To the Editor: Congenital hepatic arteriovenous malformations (HAVM) are managed with either embolization or surgical resection [1]. Here, oral propranolol was successfully used in the treatment of HAVM, which is recommended for infantile hemangiomas (IH).

A term baby boy weighing 2.6 kg was born vaginally to a primigravida. On day 3 of life, the baby had respiratory distress, tachycardia, and a galloping rhythm with mild hepatomegaly. In echocardiography, the baby had pulmonary hypertension with high cardiac output and a large (42 × 17 mm) hepatic vascular lesion. Triphasic contrast CT abdomen revealed a hypervascular enhancement area (5.4 × 4.7 × 3.9 cm) in segments VIII, V, and IVB of the liver with a dilated right hepatic artery and middle hepatic vein; this was diagnosed as a case of HAVM. The baby was managed with oral furosemide for congestive cardiac failure (CCF) and oral propranolol at 2 mg/kg/d in two divided doses for 6 mo. The clinical features of CCF subsided by 3 mo of age. During his last follow-up at 3 y of age, vascular malformation was replaced by irregular calcification (9.5 × 8.6 mm) in the ultrasound abdomen.
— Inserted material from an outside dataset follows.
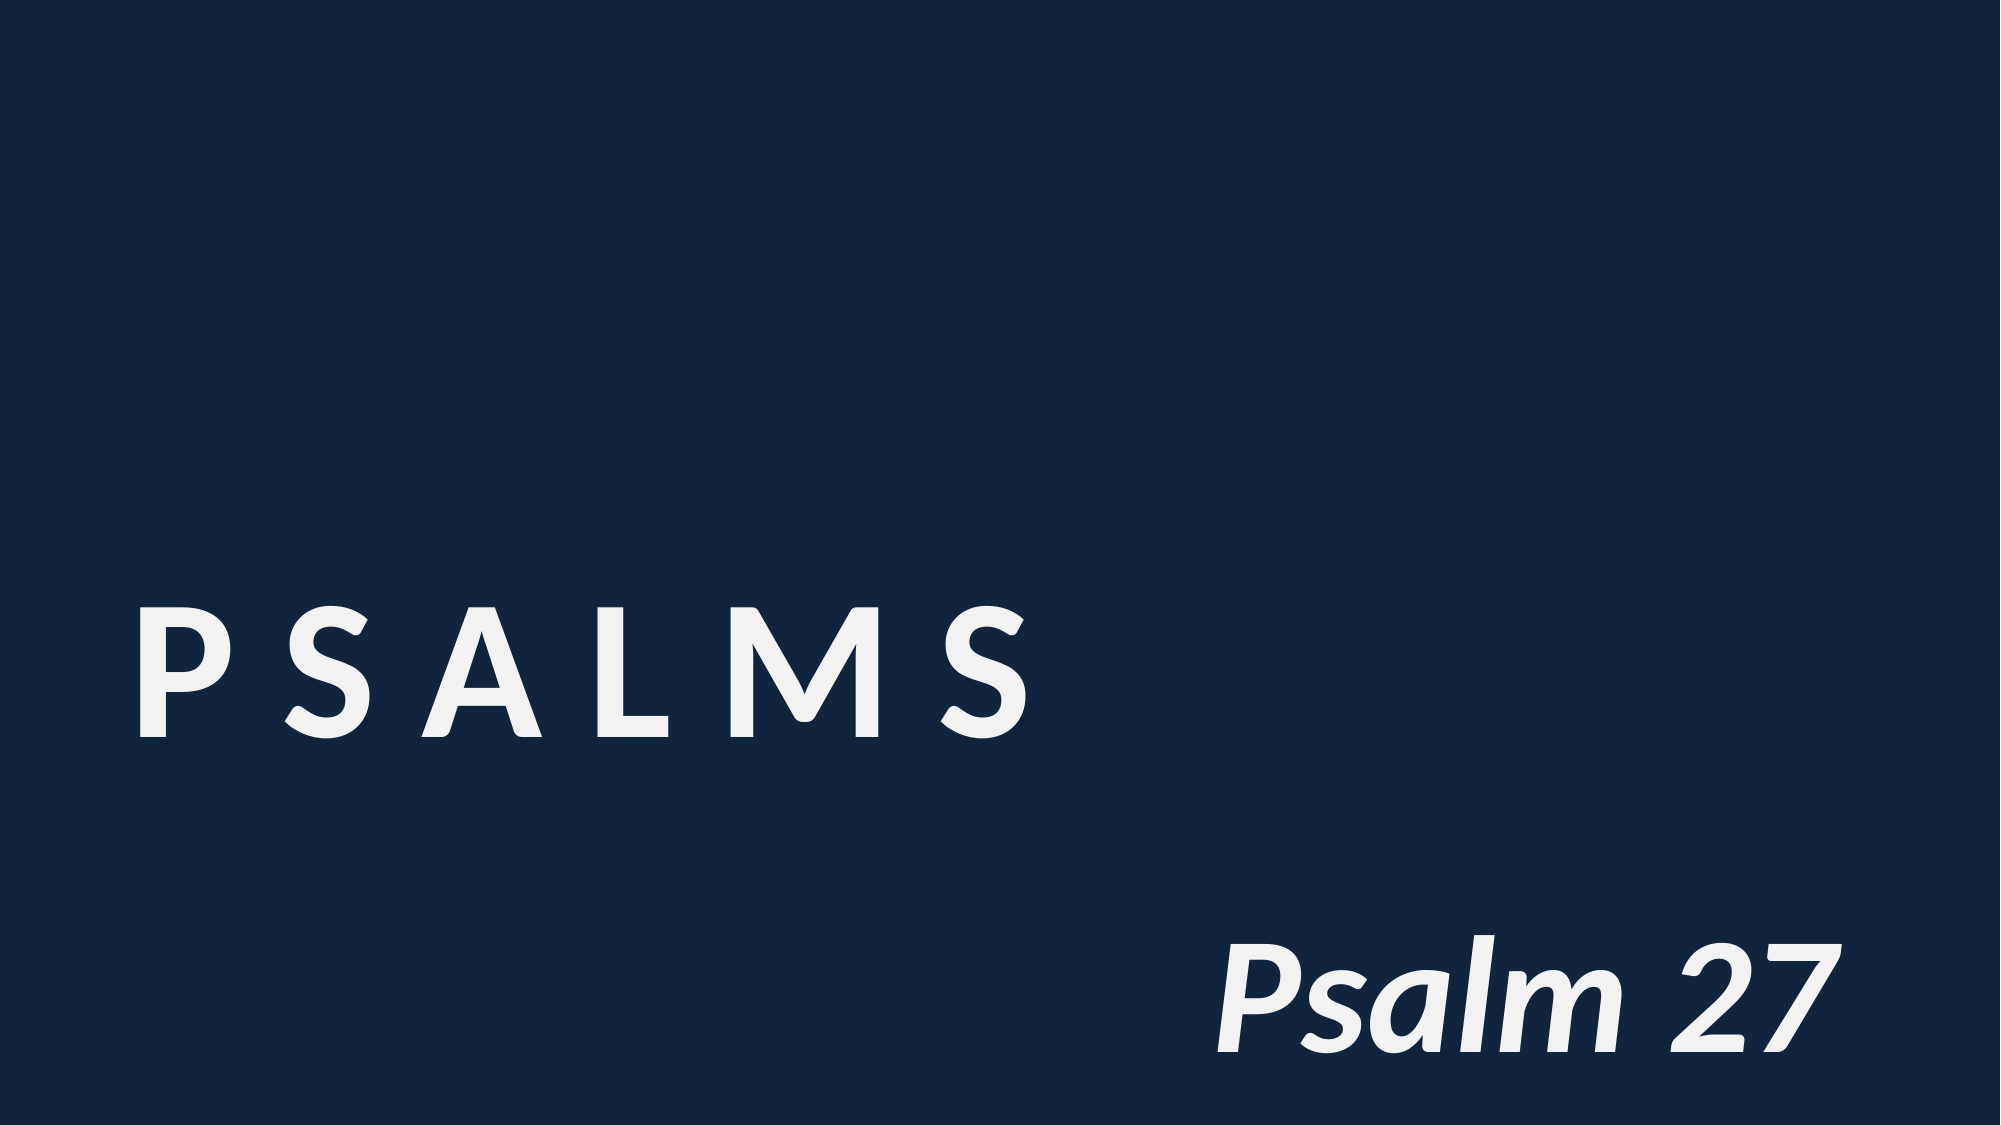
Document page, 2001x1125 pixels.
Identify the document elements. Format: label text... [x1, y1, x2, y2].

This hepatic vascular lesion rapidly resolved with conservative management and oral propranolol, and mimics a case of rapidly involuting congenital hemangioma (RICH) [2]. The pattern of enhancement in a triple-phase CT scan may help in distinguishing between hemongiomas and AVM in hepatic vascular lesions.
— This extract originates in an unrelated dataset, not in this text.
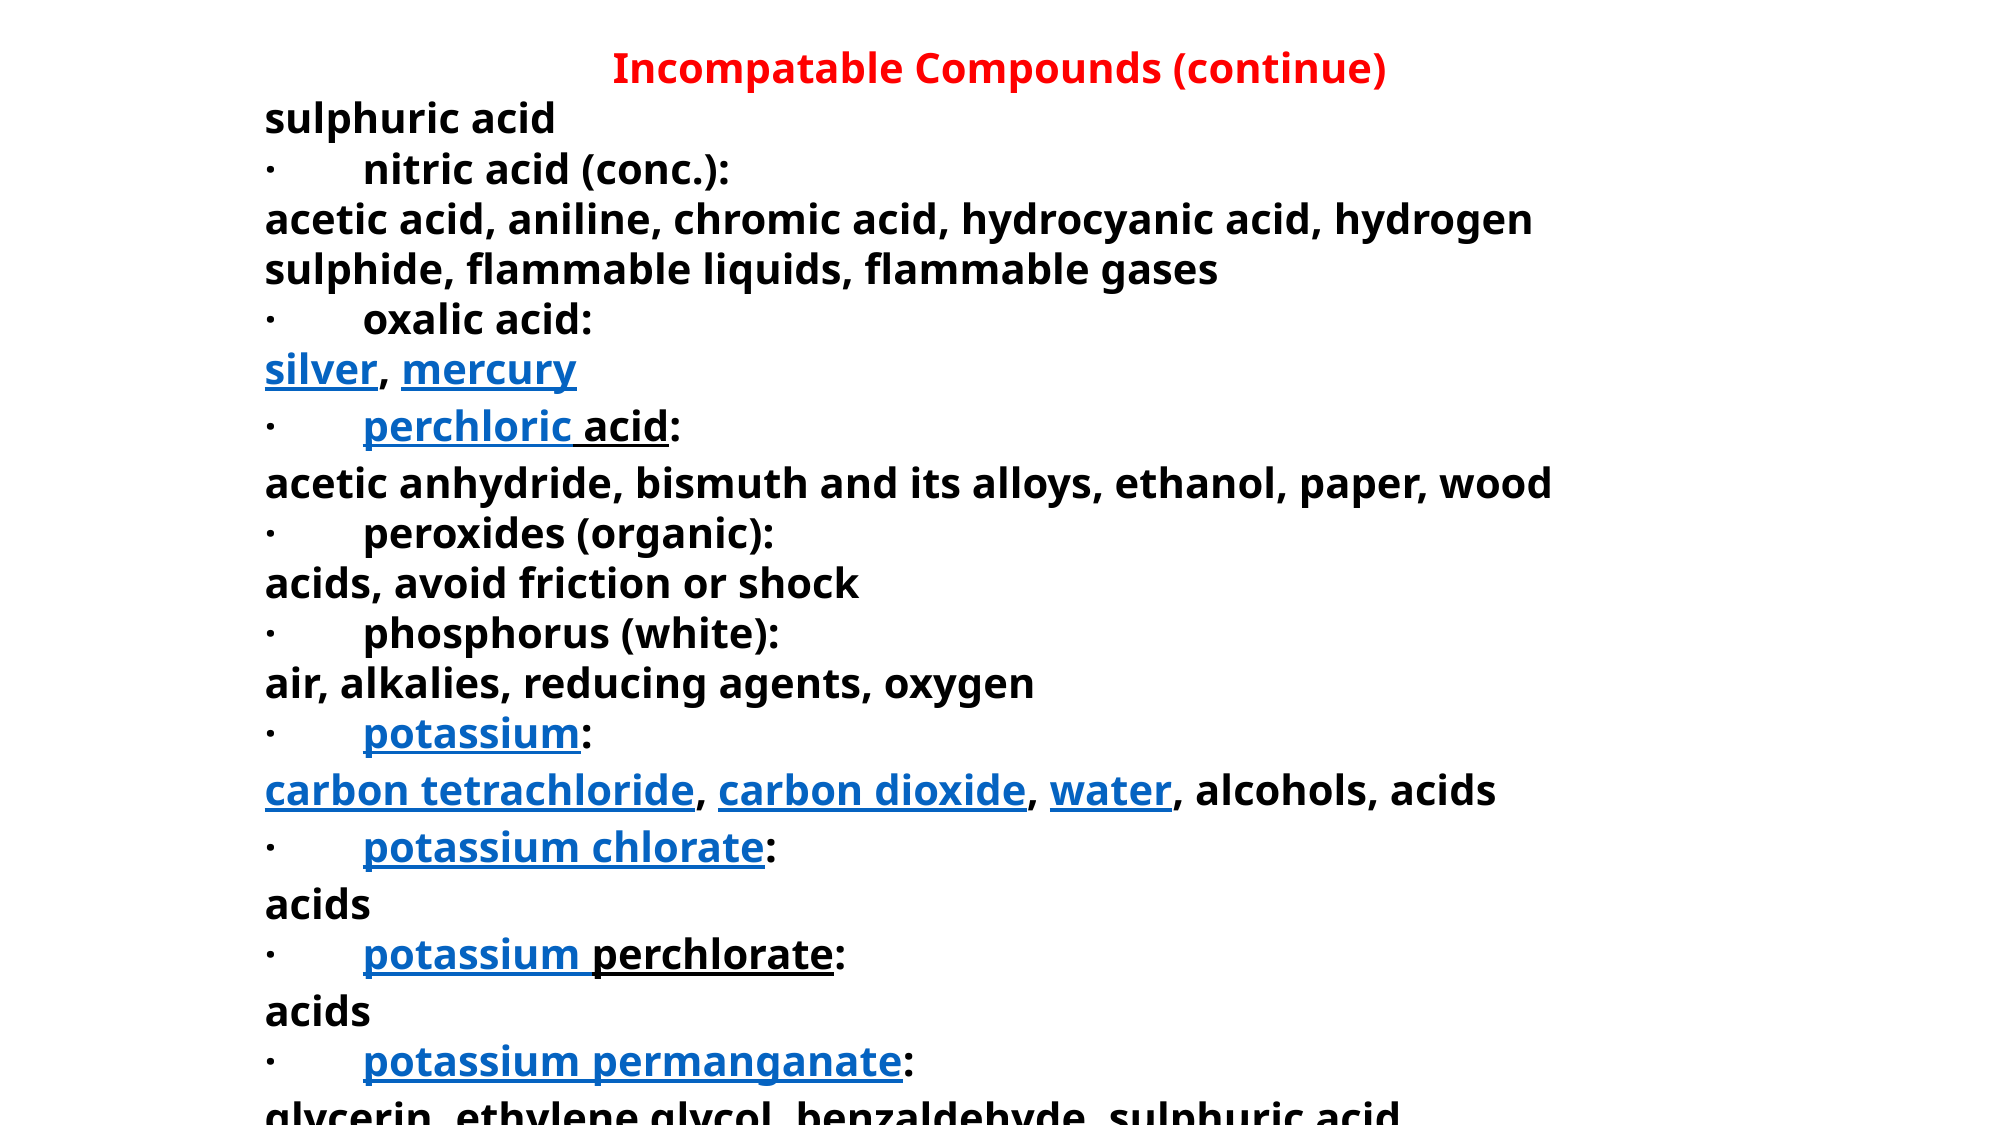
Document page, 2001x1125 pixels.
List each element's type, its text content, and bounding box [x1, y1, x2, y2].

text_box Incompatable Compounds (continue) sulphuric acid · nitric acid (conc.): acetic acid, aniline, chromic acid, hydrocyanic acid, hydrogen sulphide, flammable liquids, flammable gases · oxalic acid: silver, mercury · perchloric acid: acetic anhydride, bismuth and its alloys, ethanol, paper, wood · peroxides (organic): acids, avoid friction or shock · phosphorus (white): air, alkalies, reducing agents, oxygen · potassium: carbon tetrachloride, carbon dioxide, water, alcohols, acids · potassium chlorate: acids · potassium perchlorate: acids · potassium permanganate: glycerin, ethylene glycol, benzaldehyde, sulphuric acid · selenides: reducing agents [249, 0, 1750, 1125]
The benefit of propranolol in the resolution of HAVM may be its vasoconstrictive, antiapoptotic, and antiangiogenic effects. Recently, propranolol was successfully used in an antenatally diagnosed HAVM case and in two Chinese neonates with congenital HAVM cases [3, 4].

We had not observed any adverse effects of propranolol, and the dosage we used was similar to that recommended for IH. In conclusion, clinicians may use propranolol in symptomatic HAVM cases before planning aggressive therapy.